Required work:
1) In the NTU RGB+D 60 page below, which sensors were used to capture the dataset?
2) Translate this sentence from the NTU RGB+D 60 page below into French: "Each sample provides RGB frames, depth maps, infrared sequences, and 3D skeleton data (25 body joints per frame)."

NTU RGB+D 60¶

Modality: RGB video, depth maps, 3D skeleton (25 joints), infrared
Primary Tasks: Skeleton-based action recognition, cross-subject and cross-view evaluation
Scale: 56,880 video samples, 60 action classes, 40 subjects, 80 viewpoints
License: Research use only (requires signed agreement)
Access: https://rose1.ntu.edu.sg/dataset/actionRecognition/

Summary¶

NTU RGB+D 60 is the foundational large-scale dataset for skeleton-based action recognition, captured using Microsoft Kinect v2 sensors. It contains 56,880 action samples across 60 classes, including daily actions, mutual actions, and health-related activities. Each sample provides RGB frames, depth maps, infrared sequences, and 3D skeleton data (25 body joints per frame). Captured from 80 viewpoints with 40 distinct subjects, the dataset established the standard Cross-Subject (CS) and Cross-View (CV) evaluation protocols that are now ubiquitous in skeleton-based action recognition research. It was later extended to NTU RGB+D 120.

Reference Paper¶

Amir Shahroudy, Jun Liu, Tian-Tsong Ng, Gang Wang. "NTU RGB+D: A Large Scale Dataset for 3D Human Activity Analysis." CVPR, 2016. PDF

Benchmarks & Baselines¶

ST-GCN - CS: 81.5%, CV: 88.3% — Yan et al., AAAI 2018.
MS-G3D - CS: 91.5%, CV: 96.2% — Liu et al., CVPR 2020.

Raw data:
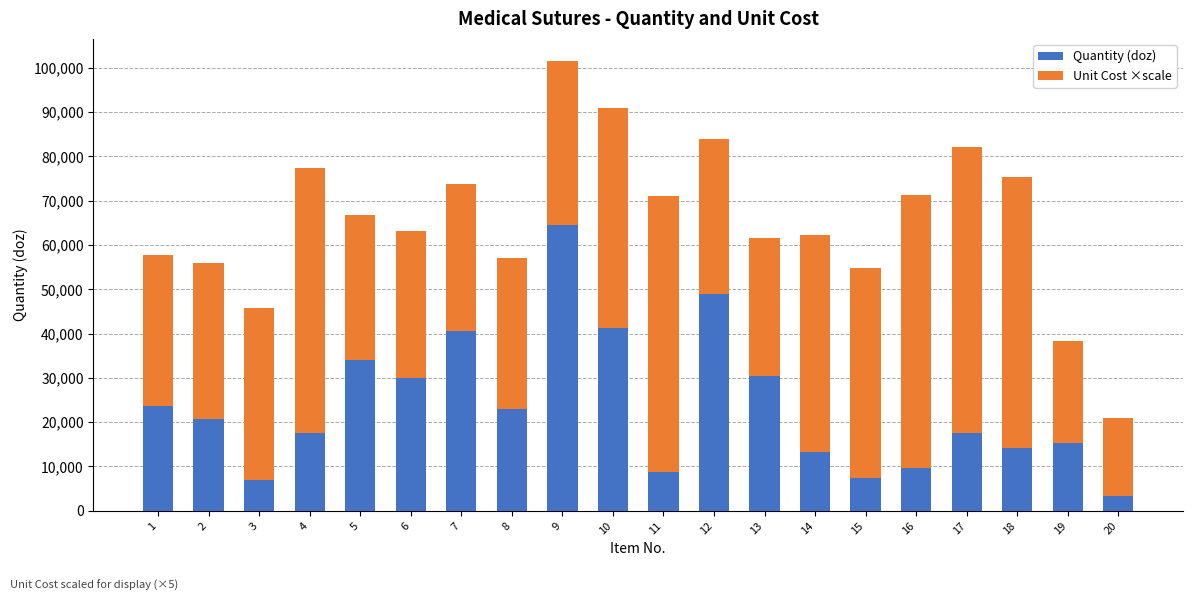

What is the minimum value for Quantity (doz)?

3274.0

Answers for the exercise:
1) Microsoft Kinect v2 sensors

2) Chaque échantillon fournit des images RGB, des cartes de profondeur, des séquences infrarouges et des données de squelette 3D (25 articulations du corps par image).